BEA support initiative will preemptively ID problems

18.09.2006
BEA Systems Inc. is set to unveil a new customer-support initiative that it claims can identify potential problems in its middleware before a user notices them.

BEA CEO Alfred Chuang is scheduled to announce the Guardian project Tuesday at the company's BEAWorld user conference in San Francisco. Guardian is made up of lightweight agent software and a console that alerts users to potential problems like configuration errors, security vulnerabilities and defects that haven't been patched, said Todd Chipman, BEA's senior director of marketing. It will be included at no additional cost to users' existing support and maintenance contracts, beginning in December.

"We can actually provide a recommendation and resolve a problem before the customer in some cases is even aware of it," Chipman said.

Octavio Galindo, an IT consultant at Grupo Financiero Banamex, a Mexico-based financial services firm and a subsidiary of Citigroup Inc., said he estimates that Guardian will allow him to reduce by 75% the time he dedicates to monitoring for needed upgrades and patching his company's 25 installations of BEA's WebLogic's application server.

"Guardian works in a way similar to an antivirus framework -- you can test your environment automatically against an updated knowledge database," he said. "All those known bugs can be monitored and detected before they bite."

Guardian also automates the process of gathering information needed to address a problem, so BEA support personnel don't have to go through the current "tedious, ineffective" process of collecting data and uploading it to the support site, said Galindo.
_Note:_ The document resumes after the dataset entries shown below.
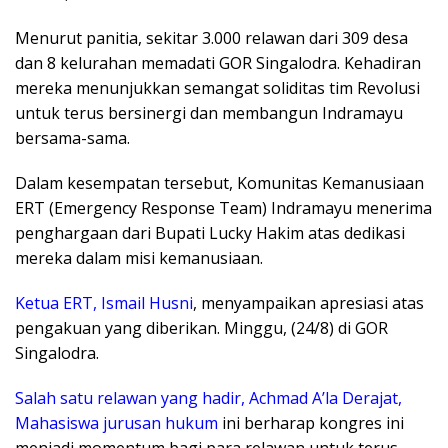
​Menurut panitia, sekitar 3.000 relawan dari 309 desa
dan 8 kelurahan memadati GOR Singalodra. Kehadiran
mereka menunjukkan semangat soliditas tim Revolusi
untuk terus bersinergi dan membangun Indramayu
bersama-sama.
​Dalam kesempatan tersebut, Komunitas Kemanusiaan
ERT (Emergency Response Team) Indramayu menerima
penghargaan dari Bupati Lucky Hakim atas dedikasi
mereka dalam misi kemanusiaan.
Ketua ERT, Ismail Husni
, menyampaikan apresiasi atas
pengakuan yang diberikan. Minggu, (24/8) di GOR
Singalodra.
Salah satu relawan yang hadir, Achmad A’la Derajat,
Mahasiswa jurusan hukum
ini berharap kongres ini
menjadi momentum bagi para relawan untuk terus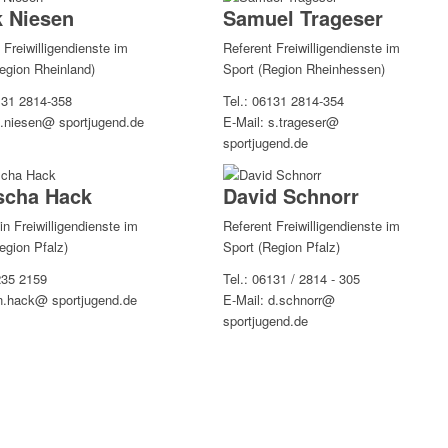
k Niesen
Samuel Trageser
 Freiwilligendienste im
Referent Freiwilligendienste im
egion Rheinland)
Sport (Region Rheinhessen)
131 2814-358
Tel.: 06131 2814-354
t.niesen@ sportjugend.de
E-Mail: s.trageser@
sportjugend.de
scha Hack
David Schnorr
in Freiwilligendienste im
Referent Freiwilligendienste im
egion Pfalz)
Sport (Region Pfalz)
235 2159
Tel.: 06131 / 2814 - 305
 n.hack@ sportjugend.de
E-Mail: d.schnorr@
sportjugend.de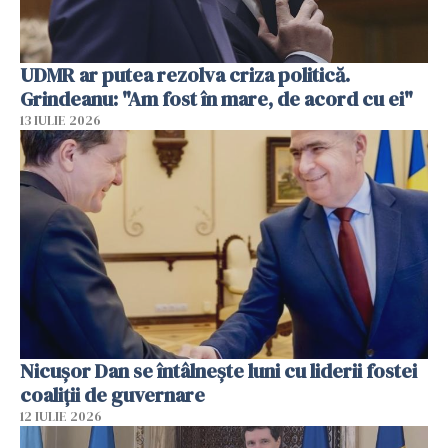
UDMR ar putea rezolva criza politică.
Grindeanu: "Am fost în mare, de acord cu ei"
13 IULIE 2026
Nicuşor Dan se întâlnește luni cu liderii fostei
coaliţii de guvernare
12 IULIE 2026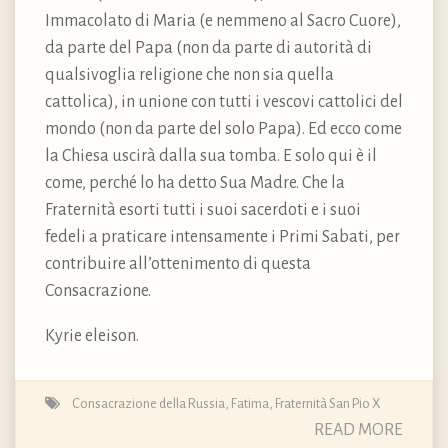
Immacolato di Maria (e nemmeno al Sacro Cuore),
da parte del Papa (non da parte di autorità di
qualsivoglia religione che non sia quella
cattolica), in unione con tutti i vescovi cattolici del
mondo (non da parte del solo Papa). Ed ecco come
la Chiesa uscirà dalla sua tomba. E solo qui è il
come, perché lo ha detto Sua Madre. Che la
Fraternità esorti tutti i suoi sacerdoti e i suoi
fedeli a praticare intensamente i Primi Sabati, per
contribuire all’ottenimento di questa
Consacrazione.
Kyrie eleison.
Consacrazione della Russia
,
Fatima
,
Fraternità San Pio X
READ MORE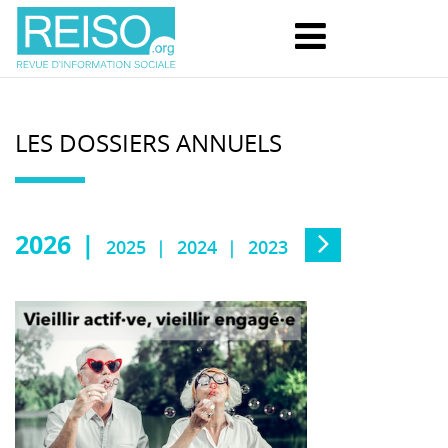
LES DOSSIERS ANNUELS
2026
2025
2024
2023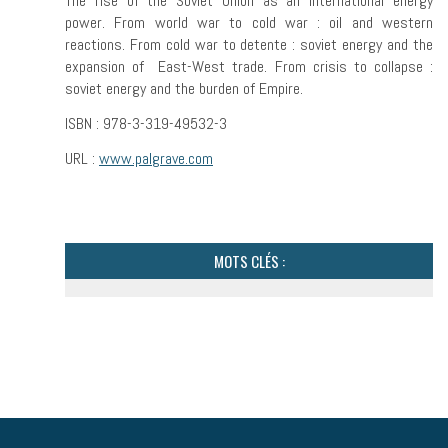
The rise of the Soviet Union as an international energy
power. From world war to cold war : oil and western
reactions. From cold war to detente : soviet energy and the
expansion of East-West trade. From crisis to collapse :
soviet energy and the burden of Empire.
ISBN : 978-3-319-49532-3
URL :
www.palgrave.com
MOTS CLÉS :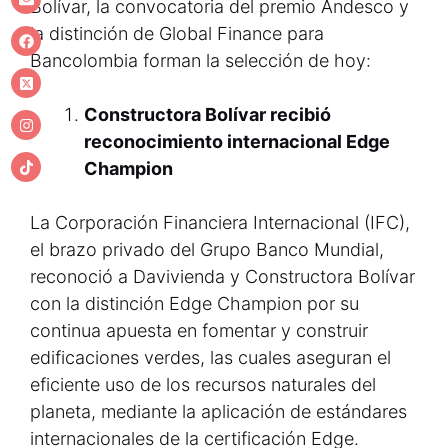
Bolívar, la convocatoria del premio Andesco y
la distinción de Global Finance para
Bancolombia forman la selección de hoy:
Constructora Bolívar recibió
reconocimiento internacional Edge
Champion
La Corporación Financiera Internacional (IFC),
el brazo privado del Grupo Banco Mundial,
reconoció a Davivienda y Constructora Bolívar
con la distinción Edge Champion por su
continua apuesta en fomentar y construir
edificaciones verdes, las cuales aseguran el
eficiente uso de los recursos naturales del
planeta, mediante la aplicación de estándares
internacionales de la certificación Edge.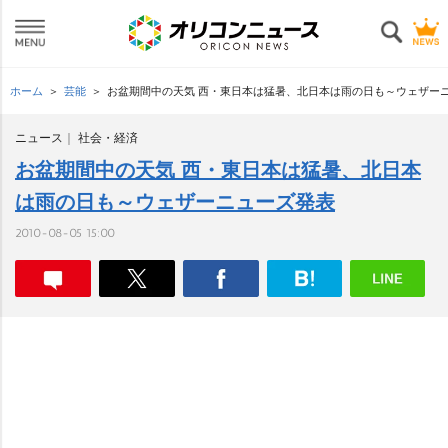
ホーム
芸能
お盆期間中の天気 西・東日本は猛暑、北日本は雨の日も～ウェザー
ニュース
社会・経済
お盆期間中の天気 西・東日本は猛暑、北日本
は雨の日も～ウェザーニューズ発表
2010-08-05 15:00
Mehul Shah, senior manager of Verizon Communications Inc.'s homegrown service-oriented architecture, called IT Workbench, said this type of support is useful today but will be required in the future.
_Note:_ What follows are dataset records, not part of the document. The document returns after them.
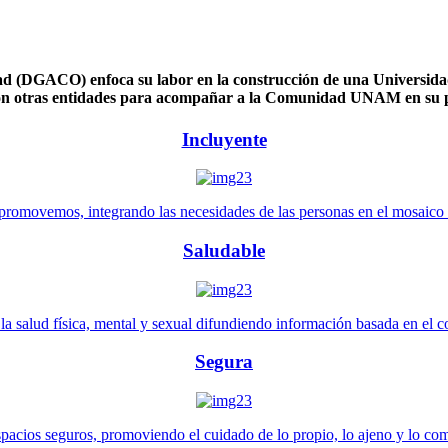
 (DGACO) enfoca su labor en la construcción de una Universidad 
n otras entidades para acompañar a la Comunidad UNAM en su pl
Incluyente
promovemos, integrando las necesidades de las personas en el mosaico de 
Saludable
 salud física, mental y sexual difundiendo información basada en el con
Segura
pacios seguros, promoviendo el cuidado de lo propio, lo ajeno y lo co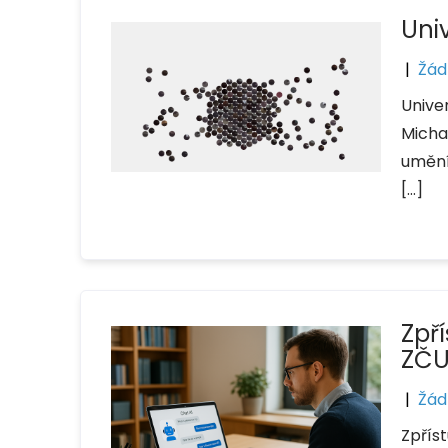
Uni
|
Žád
Unive
Micha
umění
[…]
Zpř
ZČ
|
Žád
Zpřís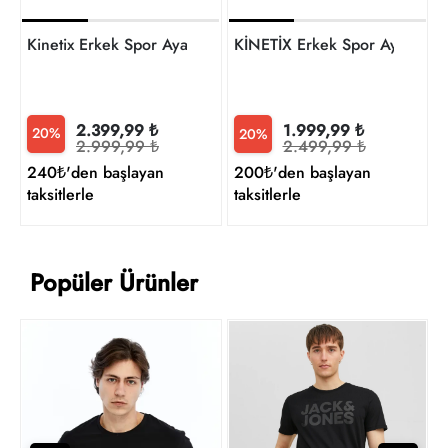
Kinetix Erkek Spor Ayakkabı A1020653830 6M Huges Tx 
KİNETİX Erkek Spor Ayakka
2.399,99 ₺
1.999,99 ₺
20%
20%
2.999,99 ₺
2.499,99 ₺
240₺'den başlayan
200₺'den başlayan
taksitlerle
taksitlerle
Popüler Ürünler
T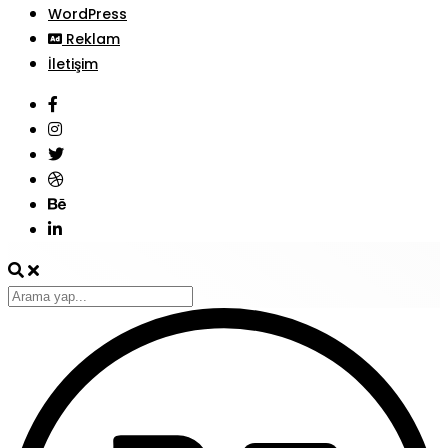
WordPress
Reklam
İletişim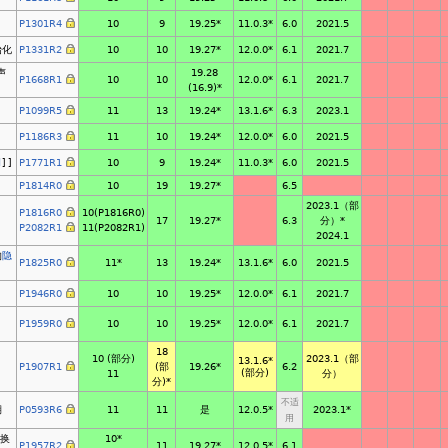
P1301R4
10
9
19.25*
6.0
2021.5
11.0.3*
始化
P1331R2
10
10
19.27*
6.1
2021.7
12.0.0*
声
19.28
P1668R1
10
10
6.1
2021.7
12.0.0*
(16.9)*
P1099R5
11
13
19.24*
6.3
2023.1
13.1.6*
P1186R3
11
10
19.24*
6.0
2021.5
12.0.0*
d
]]
P1771R1
10
9
19.24*
6.0
2021.5
11.0.3*
P1814R0
10
19
19.27*
6.5
2023.1（部
P1816R0
10(P1816R0)
17
19.27*
6.3
分）*
P2082R1
11(P2082R1)
2024.1
的
隐
P1825R0
11*
13
19.24*
6.0
2021.5
13.1.6*
P1946R0
10
10
19.25*
6.1
2021.7
12.0.0*
P1959R0
10
10
19.25*
6.1
2021.7
12.0.0*
18
10 (部分)
2023.1（部
13.1.6*
P1907R1
(部
19.26*
6.2
(部分)
11
分）
分)*
不适
期
P0593R6
11
11
是
2023.1*
12.0.5*
用
换
10*
P1957R2
11
19.27*
6.1
12.0.5*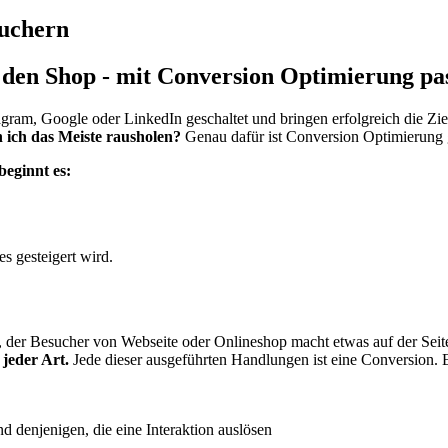
suchern
den Shop - mit Conversion Optimierung pa
gram, Google oder LinkedIn geschaltet und bringen erfolgreich die Zie
 ich das Meiste rausholen?
Genau dafür ist Conversion Optimierung
beginnt es:
s gesteigert wird.
, der Besucher von Webseite oder Onlineshop macht etwas auf der Se
jeder Art.
Jede dieser ausgeführten Handlungen ist eine Conversion. Es
d denjenigen, die eine Interaktion auslösen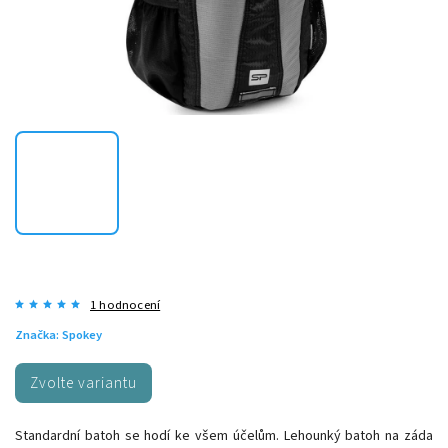
1 hodnocení
Značka:
Spokey
Zvolte variantu
Standardní batoh se hodí ke všem účelům. Lehounký batoh na záda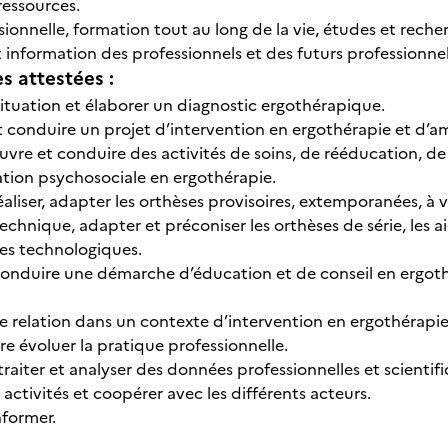
ressources.
ssionnelle, formation tout au long de la vie, études et reche
 information des professionnels et des futurs professionnel
 attestées :
situation et élaborer un diagnostic ergothérapique.
t conduire un projet d’intervention en ergothérapie et d
uvre et conduire des activités de soins, de rééducation, de
tation psychosociale en ergothérapie.
éaliser, adapter les orthèses provisoires, extemporanées, à v
technique, adapter et préconiser les orthèses de série, les 
ces technologiques.
 conduire une démarche d’éducation et de conseil en ergoth
e relation dans un contexte d’intervention en ergothérapie
aire évoluer la pratique professionnelle.
traiter et analyser des données professionnelles et scientif
s activités et coopérer avec les différents acteurs.
nformer.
As an SOA grows, the complexity of integration increases, boosting the difficulty of troubleshooting any issues that may arise in that environment, Shah said.
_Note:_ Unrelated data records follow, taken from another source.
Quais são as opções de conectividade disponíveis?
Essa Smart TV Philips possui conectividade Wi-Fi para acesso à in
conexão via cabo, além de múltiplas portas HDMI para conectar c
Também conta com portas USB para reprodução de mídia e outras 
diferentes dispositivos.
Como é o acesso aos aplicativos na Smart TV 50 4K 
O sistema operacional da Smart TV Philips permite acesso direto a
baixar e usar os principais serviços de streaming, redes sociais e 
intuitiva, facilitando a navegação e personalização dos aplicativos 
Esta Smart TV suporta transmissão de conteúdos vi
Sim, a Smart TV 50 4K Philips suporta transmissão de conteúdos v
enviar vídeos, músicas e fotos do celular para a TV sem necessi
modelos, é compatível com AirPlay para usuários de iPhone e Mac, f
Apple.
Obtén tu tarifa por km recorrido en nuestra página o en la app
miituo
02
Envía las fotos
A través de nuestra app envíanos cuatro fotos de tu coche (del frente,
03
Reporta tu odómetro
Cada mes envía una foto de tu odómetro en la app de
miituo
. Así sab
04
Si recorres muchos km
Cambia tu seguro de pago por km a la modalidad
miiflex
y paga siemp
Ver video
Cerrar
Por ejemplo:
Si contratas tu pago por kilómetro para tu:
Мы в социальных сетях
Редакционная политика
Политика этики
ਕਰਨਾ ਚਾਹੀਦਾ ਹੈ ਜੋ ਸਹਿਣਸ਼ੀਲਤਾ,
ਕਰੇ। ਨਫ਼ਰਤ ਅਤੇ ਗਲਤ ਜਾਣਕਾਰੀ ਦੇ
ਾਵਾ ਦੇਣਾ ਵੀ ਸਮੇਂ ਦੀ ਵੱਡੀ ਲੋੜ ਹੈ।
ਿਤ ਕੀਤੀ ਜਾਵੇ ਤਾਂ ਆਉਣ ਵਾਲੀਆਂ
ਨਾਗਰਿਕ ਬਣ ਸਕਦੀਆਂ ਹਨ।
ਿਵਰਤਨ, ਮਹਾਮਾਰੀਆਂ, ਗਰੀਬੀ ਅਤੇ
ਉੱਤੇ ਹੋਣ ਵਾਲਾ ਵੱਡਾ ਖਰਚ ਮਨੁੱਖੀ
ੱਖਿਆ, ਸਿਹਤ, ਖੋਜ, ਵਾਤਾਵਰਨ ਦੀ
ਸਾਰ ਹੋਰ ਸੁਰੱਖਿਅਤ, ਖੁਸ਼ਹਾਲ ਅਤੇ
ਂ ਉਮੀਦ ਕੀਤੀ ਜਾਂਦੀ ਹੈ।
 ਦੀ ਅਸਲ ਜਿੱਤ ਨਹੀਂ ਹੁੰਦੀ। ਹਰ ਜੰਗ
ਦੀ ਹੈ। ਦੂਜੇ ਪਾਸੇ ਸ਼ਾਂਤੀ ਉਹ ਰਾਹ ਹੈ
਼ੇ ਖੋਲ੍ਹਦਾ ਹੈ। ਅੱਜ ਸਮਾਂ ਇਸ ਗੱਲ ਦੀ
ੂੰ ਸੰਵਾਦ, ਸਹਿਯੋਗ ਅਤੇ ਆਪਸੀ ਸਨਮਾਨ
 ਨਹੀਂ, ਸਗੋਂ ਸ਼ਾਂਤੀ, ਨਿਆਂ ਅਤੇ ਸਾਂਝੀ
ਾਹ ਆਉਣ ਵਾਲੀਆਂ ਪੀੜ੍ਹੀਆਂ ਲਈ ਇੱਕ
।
Once a problem is identified by Guardian, the user is offered various options, including downloading a patch to resolve it, linking to a database to obtain more information about it or talking to a customer support representative, Chipman said.

The system automatically sends that representative the required files for troubleshooting the problem.

Guardian will initially be available for use with BEA WebLogic 8.1 and later, with all subsequent releases and products built on the WebLogic application server.

Sandy Rogers, an analyst at IDC, said that Guardian is designed to help users curb the complexity and risks associated with managing middleware projects that must have guaranteed availability within an SOA, where a service can be called at any time.